The Lord of the Rings was an immense success worldwide, and has spawned many imitators. Almost all of these pastiches and homages and copies have changed the essential relationship Frodo bears to Power in the tale; they all tell of Frodo as Superboy, the One Foretold, the Future King, even as Jordan did with Rand al-Thor (and Rand’s two friends, though neither turns out to be so great as the Dragon Reborn, are also figures of legend and destiny, and in any other tale would be superheroes themselves. Both qualify as Superboy figures).

These Tales are about Ourselves

Bruno Betelheim would tell us that in fairy tales, little boys see themselves as princes, even though the characters begin as beggar boys. They all grow up to marry the King’s daughter, the highly sought-after Princess, and come into kingship of their own. Betelheim would say that this is all psychological, that it mirrors the urge of the young boy to find and found and become Master and Father of his own house some day; furthermore, when the young boys read how the abandoned or lost princes or beggar boys end as Kings and rulers, this gives solace to the boys who read, that one day they too will win a princess of their own, with a kingdom to go with her.
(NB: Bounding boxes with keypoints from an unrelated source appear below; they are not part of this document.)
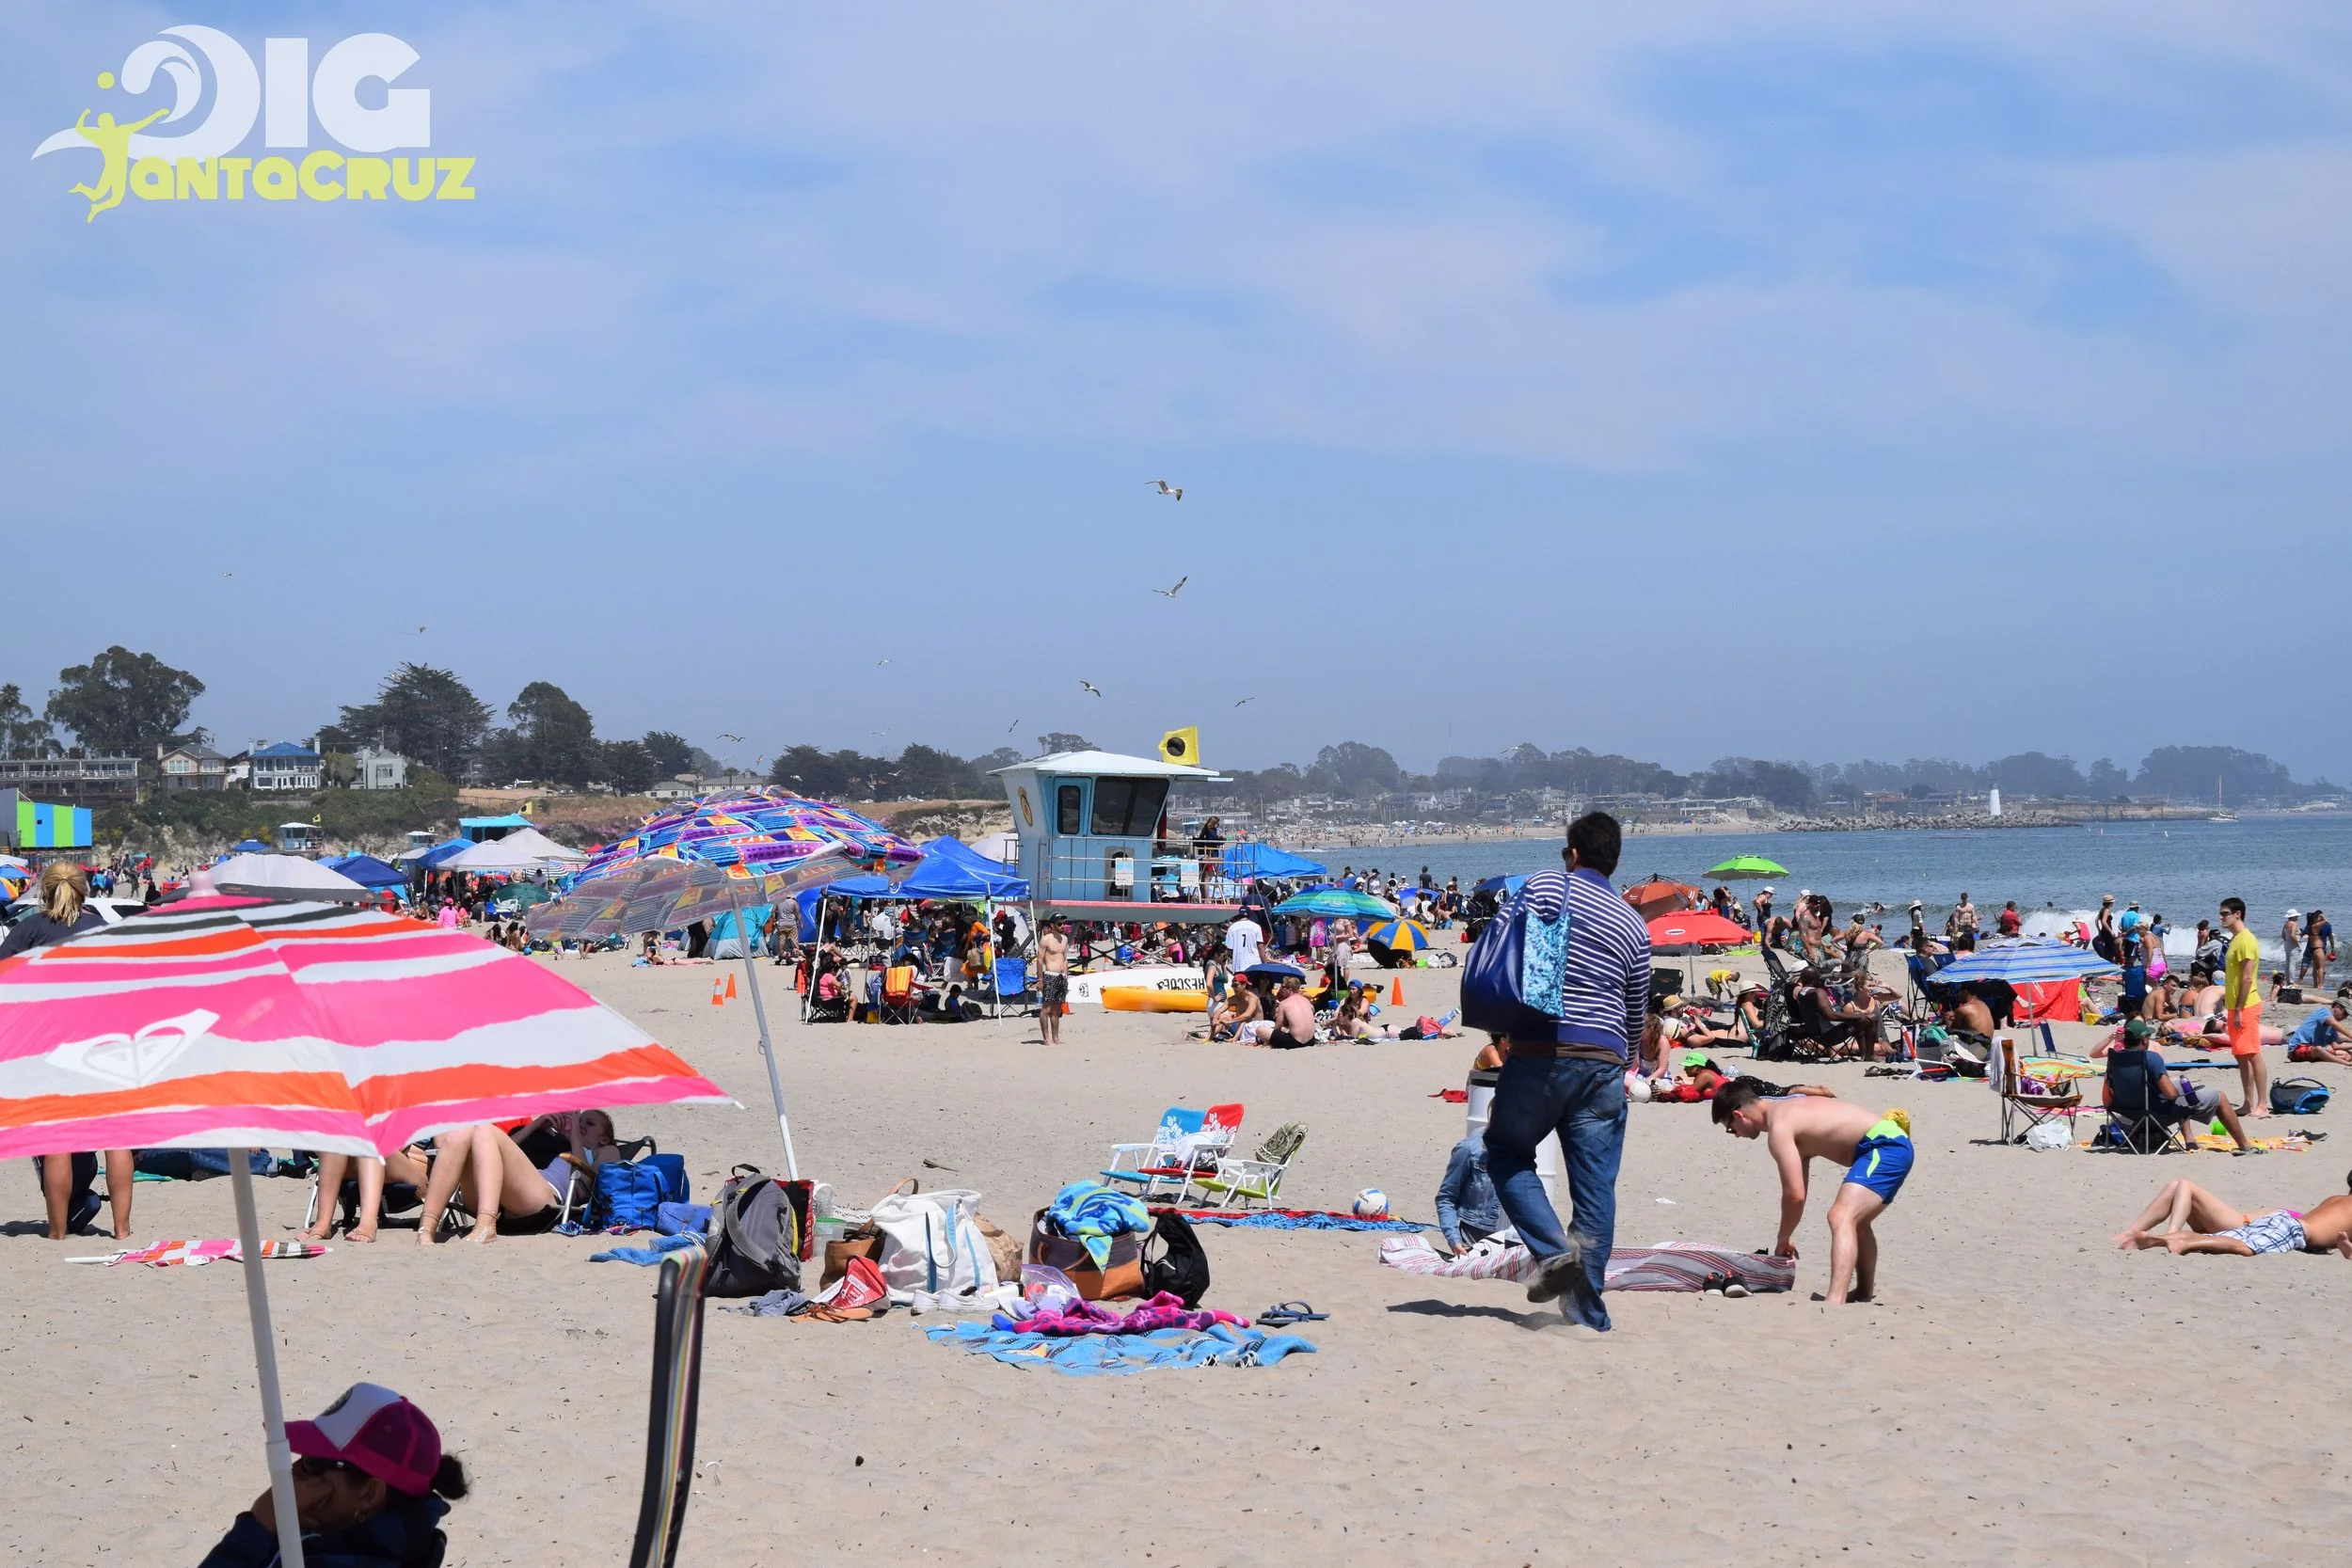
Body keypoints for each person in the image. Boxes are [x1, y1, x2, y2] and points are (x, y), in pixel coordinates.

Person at [1482, 811, 1649, 1331]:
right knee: (1596, 1189)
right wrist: (1627, 1062)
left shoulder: (1550, 886)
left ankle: (1553, 1252)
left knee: (1506, 1151)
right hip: (1604, 1064)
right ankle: (1587, 1315)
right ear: (1614, 861)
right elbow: (1636, 1009)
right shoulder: (1632, 923)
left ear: (1573, 854)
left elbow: (1500, 941)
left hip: (1542, 1049)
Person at [198, 1382, 468, 1568]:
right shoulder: (336, 1533)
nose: (295, 1471)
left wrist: (257, 1524)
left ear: (369, 1493)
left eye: (314, 1463)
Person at [7, 863, 135, 1241]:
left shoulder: (28, 930)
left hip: (47, 1046)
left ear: (43, 892)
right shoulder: (103, 930)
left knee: (57, 1141)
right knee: (116, 1139)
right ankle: (123, 1230)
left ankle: (58, 1233)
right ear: (85, 891)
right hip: (103, 1043)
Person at [1713, 1081, 1912, 1304]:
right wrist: (1787, 1236)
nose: (1735, 1135)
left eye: (1730, 1129)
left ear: (1739, 1115)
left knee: (1841, 1216)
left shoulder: (1779, 1127)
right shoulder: (1788, 1110)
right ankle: (1864, 1292)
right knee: (1857, 1221)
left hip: (1883, 1146)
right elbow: (1799, 1192)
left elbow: (1794, 1196)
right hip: (1888, 1143)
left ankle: (1835, 1300)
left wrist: (1783, 1238)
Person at [412, 1110, 616, 1245]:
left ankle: (486, 1226)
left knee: (483, 1128)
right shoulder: (556, 1141)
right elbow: (501, 1146)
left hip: (544, 1200)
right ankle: (427, 1227)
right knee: (463, 1131)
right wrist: (538, 1125)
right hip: (505, 1195)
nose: (581, 1124)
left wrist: (575, 1139)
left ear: (604, 1137)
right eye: (580, 1120)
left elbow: (590, 1184)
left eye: (589, 1123)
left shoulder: (606, 1150)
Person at [2112, 1172, 2352, 1258]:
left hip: (2283, 1220)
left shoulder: (2334, 1199)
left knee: (2242, 1239)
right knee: (2244, 1247)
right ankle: (2181, 1240)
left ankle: (2180, 1238)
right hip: (2294, 1229)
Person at [2104, 1019, 2254, 1153]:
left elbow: (2107, 1096)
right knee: (2218, 1096)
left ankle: (2190, 1141)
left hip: (2128, 1113)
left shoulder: (2115, 1059)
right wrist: (2180, 1090)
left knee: (2177, 1086)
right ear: (2144, 1040)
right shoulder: (2150, 1058)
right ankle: (2245, 1146)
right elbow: (2171, 1095)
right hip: (2156, 1114)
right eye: (2148, 1037)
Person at [2219, 895, 2269, 1117]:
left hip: (2247, 1006)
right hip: (2234, 1006)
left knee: (2252, 1053)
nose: (2221, 918)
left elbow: (2248, 979)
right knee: (2241, 1055)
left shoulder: (2247, 940)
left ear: (2237, 914)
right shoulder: (2235, 939)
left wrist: (2239, 1008)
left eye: (2225, 914)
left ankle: (2262, 1104)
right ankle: (2248, 1103)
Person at [1434, 1134, 1502, 1254]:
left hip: (1516, 1243)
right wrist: (1454, 1239)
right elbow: (1446, 1198)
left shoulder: (1527, 1149)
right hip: (1475, 1242)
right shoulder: (1469, 1149)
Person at [2285, 999, 2352, 1066]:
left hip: (2313, 1051)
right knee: (2319, 1049)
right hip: (2297, 1049)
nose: (2345, 1017)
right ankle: (2347, 1064)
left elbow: (2336, 1046)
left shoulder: (2332, 1028)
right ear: (2337, 1007)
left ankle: (2324, 1058)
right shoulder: (2324, 1012)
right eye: (2345, 1014)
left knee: (2347, 1055)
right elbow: (2334, 1023)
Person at [1037, 915, 1069, 1046]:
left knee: (1057, 1009)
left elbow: (1065, 958)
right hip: (1050, 975)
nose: (1062, 926)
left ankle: (1055, 1037)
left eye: (1063, 924)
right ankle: (1046, 1038)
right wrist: (1040, 979)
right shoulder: (1046, 939)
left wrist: (1066, 976)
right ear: (1053, 925)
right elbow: (1039, 960)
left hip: (1061, 976)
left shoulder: (1065, 939)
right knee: (1046, 1008)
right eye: (1059, 924)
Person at [1224, 907, 1263, 974]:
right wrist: (1264, 962)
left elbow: (1229, 949)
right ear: (1249, 914)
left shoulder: (1232, 928)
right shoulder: (1256, 927)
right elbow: (1260, 946)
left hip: (1239, 964)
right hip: (1255, 963)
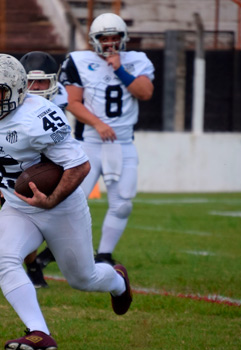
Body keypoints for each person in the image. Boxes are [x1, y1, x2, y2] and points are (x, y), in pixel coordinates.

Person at [0, 53, 132, 350]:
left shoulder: (39, 117)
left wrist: (51, 199)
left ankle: (118, 281)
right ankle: (39, 334)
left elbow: (80, 166)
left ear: (16, 89)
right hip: (19, 204)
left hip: (61, 206)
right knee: (2, 256)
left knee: (83, 278)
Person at [59, 13, 155, 266]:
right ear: (94, 39)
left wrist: (119, 68)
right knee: (72, 203)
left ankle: (103, 255)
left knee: (122, 204)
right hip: (88, 143)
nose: (110, 42)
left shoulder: (137, 61)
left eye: (115, 37)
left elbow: (145, 93)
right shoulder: (79, 61)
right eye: (104, 37)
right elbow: (71, 101)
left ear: (123, 38)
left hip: (122, 144)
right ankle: (59, 253)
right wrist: (98, 124)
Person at [19, 51, 66, 289]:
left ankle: (52, 252)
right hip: (23, 166)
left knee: (66, 226)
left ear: (53, 81)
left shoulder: (62, 97)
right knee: (27, 223)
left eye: (42, 81)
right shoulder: (12, 101)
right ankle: (33, 265)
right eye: (29, 82)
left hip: (55, 162)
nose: (35, 87)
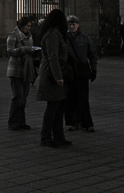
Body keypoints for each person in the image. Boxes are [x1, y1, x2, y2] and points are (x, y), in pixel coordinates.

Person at [36, 8, 71, 148]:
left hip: (57, 72)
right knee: (53, 106)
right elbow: (53, 57)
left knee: (59, 106)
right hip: (51, 74)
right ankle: (46, 137)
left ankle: (59, 137)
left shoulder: (56, 34)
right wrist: (58, 77)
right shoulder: (52, 35)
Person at [64, 15, 98, 132]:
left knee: (83, 98)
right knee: (70, 97)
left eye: (74, 24)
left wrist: (94, 69)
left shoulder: (85, 38)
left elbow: (92, 54)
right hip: (70, 71)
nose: (72, 26)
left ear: (78, 25)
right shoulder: (64, 38)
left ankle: (86, 122)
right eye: (69, 24)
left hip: (82, 71)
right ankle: (71, 122)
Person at [6, 16, 35, 130]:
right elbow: (10, 51)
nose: (28, 28)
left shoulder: (30, 35)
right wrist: (24, 49)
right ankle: (13, 121)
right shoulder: (13, 35)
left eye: (29, 26)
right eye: (26, 26)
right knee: (17, 97)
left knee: (24, 97)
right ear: (21, 26)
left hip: (26, 68)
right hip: (16, 69)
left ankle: (22, 121)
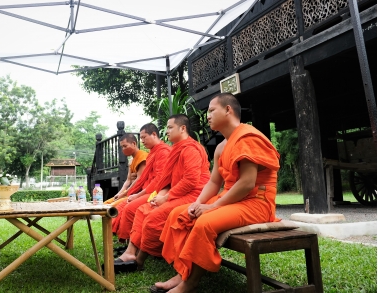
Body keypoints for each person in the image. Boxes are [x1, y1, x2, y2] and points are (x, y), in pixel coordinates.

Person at [152, 93, 280, 293]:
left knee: (204, 223)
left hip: (256, 202)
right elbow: (214, 181)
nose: (208, 116)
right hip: (232, 200)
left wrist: (212, 207)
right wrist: (198, 203)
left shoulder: (248, 137)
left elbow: (247, 183)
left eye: (212, 110)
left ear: (228, 110)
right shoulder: (221, 146)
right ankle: (182, 272)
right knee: (179, 214)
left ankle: (189, 284)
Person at [114, 114, 210, 273]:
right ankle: (131, 252)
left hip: (195, 194)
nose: (166, 131)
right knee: (142, 210)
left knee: (153, 217)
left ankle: (139, 261)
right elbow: (167, 180)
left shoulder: (190, 149)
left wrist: (166, 198)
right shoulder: (175, 150)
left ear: (183, 128)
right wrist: (161, 196)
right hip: (176, 192)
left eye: (170, 127)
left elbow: (191, 181)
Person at [111, 123, 171, 242]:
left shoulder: (163, 152)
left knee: (129, 208)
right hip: (147, 189)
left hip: (158, 191)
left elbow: (159, 180)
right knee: (121, 205)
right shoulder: (152, 153)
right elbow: (139, 178)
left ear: (154, 134)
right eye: (141, 138)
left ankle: (131, 244)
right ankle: (124, 239)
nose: (142, 141)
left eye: (144, 137)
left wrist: (138, 195)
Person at [104, 133, 147, 206]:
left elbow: (139, 179)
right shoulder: (131, 161)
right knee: (105, 203)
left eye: (125, 146)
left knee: (111, 207)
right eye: (122, 147)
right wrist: (119, 194)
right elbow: (128, 180)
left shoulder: (143, 156)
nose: (123, 149)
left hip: (138, 193)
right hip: (129, 191)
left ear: (133, 143)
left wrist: (124, 193)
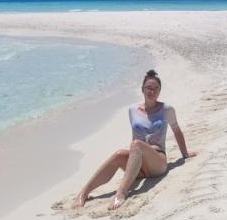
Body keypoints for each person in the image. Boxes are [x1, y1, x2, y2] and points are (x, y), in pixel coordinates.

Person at [73, 69, 195, 210]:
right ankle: (84, 193)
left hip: (158, 163)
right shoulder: (132, 110)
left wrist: (185, 154)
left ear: (160, 91)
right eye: (149, 88)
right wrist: (133, 161)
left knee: (136, 144)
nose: (152, 91)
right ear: (142, 90)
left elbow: (177, 130)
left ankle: (121, 193)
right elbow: (135, 136)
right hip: (139, 166)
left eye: (156, 88)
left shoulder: (167, 109)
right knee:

This may well be true, and it may be that the boys inside the talesmen who wrote all the Tolkien pastiches are speaking their own hearts, writing as boys to other boys, and telling of these very hopes and truths.

Thus we would say that Tolkien wrote perhaps not humbly, but as a grown up man, speaking to children (for he originally wrote The Hobbit out of bedtime tales he had told his own children, and The Lord of the Rings he wrote more or less for money, as The Hobbit reborn) and thinking of them as children. His hobbits are strictly patterned after children, small and ever-hungry. But Jordan wrote from his boyish heart, as a boy to fellow boys (and girls) who see themselves not as children but as grownups already.

But in keeping with yesterday’s post on fascism in the United States military and its relation to popular fantasy tales (‘Willie and Joe vs. Conan’), we must look upon these tales of Superboy with some skepticism.